Exploratory data analysis (EDA) on World Layoffs Data

INTRODUCTION

Exploratory data analysis (EDA) is used by data scientists to analyze and investigate data sets and summarize their main characteristics, often employing data visualization methods. EDA helps determine how best to manipulate data sources to get the answers you need, making it easier for data scientists to discover patterns, spot anomalies, test a hypothesis, or check assumptions.

EDA is primarily used to see what data can reveal beyond the formal modeling or hypothesis testing task and provides a provides a better understanding of data set variables and the relationships between them. It can also help determine if the statistical techniques you are considering for data analysis are appropriate. Originally developed by American mathematician John Tukey in the 1970s, EDA techniques continue to be a widely used method in the data discovery process today.
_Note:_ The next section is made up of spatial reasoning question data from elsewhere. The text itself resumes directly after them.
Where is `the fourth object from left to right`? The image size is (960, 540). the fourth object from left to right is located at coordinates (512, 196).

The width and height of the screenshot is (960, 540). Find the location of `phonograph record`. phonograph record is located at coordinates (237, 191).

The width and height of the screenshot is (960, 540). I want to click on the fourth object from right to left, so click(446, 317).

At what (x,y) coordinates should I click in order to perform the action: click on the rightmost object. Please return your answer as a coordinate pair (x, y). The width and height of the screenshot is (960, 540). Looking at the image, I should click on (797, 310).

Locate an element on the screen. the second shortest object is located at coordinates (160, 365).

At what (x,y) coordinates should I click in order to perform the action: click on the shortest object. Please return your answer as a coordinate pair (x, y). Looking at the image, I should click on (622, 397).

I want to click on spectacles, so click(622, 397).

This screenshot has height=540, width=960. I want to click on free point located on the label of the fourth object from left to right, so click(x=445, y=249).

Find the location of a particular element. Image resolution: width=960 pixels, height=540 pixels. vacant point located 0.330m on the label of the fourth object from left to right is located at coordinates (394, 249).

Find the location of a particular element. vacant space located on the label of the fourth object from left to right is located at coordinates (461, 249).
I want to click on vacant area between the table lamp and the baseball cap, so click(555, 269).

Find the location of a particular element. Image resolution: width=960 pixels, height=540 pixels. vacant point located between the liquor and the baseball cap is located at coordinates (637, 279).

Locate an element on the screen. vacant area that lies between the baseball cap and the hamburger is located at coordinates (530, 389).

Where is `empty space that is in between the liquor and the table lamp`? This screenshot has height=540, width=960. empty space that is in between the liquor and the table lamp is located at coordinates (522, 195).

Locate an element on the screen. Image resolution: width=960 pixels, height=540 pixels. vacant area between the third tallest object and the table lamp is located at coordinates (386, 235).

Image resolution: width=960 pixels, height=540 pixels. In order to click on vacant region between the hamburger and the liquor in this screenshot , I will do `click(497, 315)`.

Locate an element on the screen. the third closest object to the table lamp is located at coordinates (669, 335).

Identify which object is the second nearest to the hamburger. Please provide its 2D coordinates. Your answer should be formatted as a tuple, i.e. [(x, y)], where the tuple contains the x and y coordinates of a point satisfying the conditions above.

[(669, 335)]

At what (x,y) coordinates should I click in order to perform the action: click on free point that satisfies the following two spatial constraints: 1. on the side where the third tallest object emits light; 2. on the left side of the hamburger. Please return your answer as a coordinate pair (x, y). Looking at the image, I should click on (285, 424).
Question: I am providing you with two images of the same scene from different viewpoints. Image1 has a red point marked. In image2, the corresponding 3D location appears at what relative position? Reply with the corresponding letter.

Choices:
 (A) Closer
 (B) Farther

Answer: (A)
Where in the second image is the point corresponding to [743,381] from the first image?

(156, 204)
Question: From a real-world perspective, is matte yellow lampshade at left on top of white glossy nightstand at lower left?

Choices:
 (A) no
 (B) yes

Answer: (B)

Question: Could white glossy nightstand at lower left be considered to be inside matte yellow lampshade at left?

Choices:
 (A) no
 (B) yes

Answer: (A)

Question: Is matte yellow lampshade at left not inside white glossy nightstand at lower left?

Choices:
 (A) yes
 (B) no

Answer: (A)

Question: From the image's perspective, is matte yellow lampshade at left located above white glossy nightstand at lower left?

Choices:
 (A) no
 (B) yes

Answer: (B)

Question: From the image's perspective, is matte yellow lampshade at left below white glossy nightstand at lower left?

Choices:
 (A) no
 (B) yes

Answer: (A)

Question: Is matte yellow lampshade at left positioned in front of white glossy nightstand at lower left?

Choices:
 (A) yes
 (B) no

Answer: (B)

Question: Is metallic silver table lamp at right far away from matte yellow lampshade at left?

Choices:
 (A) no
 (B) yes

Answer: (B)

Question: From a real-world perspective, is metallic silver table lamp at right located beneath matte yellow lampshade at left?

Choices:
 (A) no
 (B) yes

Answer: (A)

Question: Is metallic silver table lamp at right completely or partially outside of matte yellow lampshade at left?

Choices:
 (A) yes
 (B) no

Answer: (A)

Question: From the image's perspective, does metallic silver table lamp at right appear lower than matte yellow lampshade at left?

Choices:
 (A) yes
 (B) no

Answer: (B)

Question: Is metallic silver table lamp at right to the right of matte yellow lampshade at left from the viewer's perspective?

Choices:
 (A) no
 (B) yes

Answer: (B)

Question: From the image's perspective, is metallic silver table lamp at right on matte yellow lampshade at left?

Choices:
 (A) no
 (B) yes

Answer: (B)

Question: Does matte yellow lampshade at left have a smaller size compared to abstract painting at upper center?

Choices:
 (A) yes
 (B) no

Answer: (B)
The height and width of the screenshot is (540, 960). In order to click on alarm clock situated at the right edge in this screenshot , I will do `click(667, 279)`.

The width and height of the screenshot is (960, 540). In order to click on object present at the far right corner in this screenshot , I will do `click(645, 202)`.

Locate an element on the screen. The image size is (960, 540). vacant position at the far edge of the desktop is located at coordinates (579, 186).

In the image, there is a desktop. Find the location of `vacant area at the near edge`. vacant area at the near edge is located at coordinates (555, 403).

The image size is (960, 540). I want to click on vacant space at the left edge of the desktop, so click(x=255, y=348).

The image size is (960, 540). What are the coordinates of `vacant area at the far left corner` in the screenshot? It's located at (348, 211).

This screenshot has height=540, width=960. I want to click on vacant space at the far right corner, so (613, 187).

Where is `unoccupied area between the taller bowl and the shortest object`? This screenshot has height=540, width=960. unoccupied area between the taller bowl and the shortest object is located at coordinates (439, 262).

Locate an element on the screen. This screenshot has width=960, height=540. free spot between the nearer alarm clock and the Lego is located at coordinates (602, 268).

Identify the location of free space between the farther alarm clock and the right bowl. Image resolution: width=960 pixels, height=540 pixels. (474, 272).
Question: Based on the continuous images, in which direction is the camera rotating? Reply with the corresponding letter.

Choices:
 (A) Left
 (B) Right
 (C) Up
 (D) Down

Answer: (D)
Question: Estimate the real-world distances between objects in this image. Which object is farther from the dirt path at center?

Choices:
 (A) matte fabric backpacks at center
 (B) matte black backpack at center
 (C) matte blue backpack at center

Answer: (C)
WHY EDA IS IMPORTANT IN DATA ANALYSIS

The main purpose of EDA is to help look at data before making any assumptions. It can help identify obvious errors, as well as better understand patterns within the data, detect outliers or anomalous events, and find interesting relations among the variables. Data Analysts can use exploratory analysis to ensure their results are valid and applicable to any desired business outcomes and goals. EDA also helps stakeholders by confirming they are asking the right questions. EDA can help answer questions about standard deviations, categorical variables, and confidence intervals. Once EDA is complete and insights are drawn, its features can then be used for more sophisticated data analysis or modeling, including machine learning.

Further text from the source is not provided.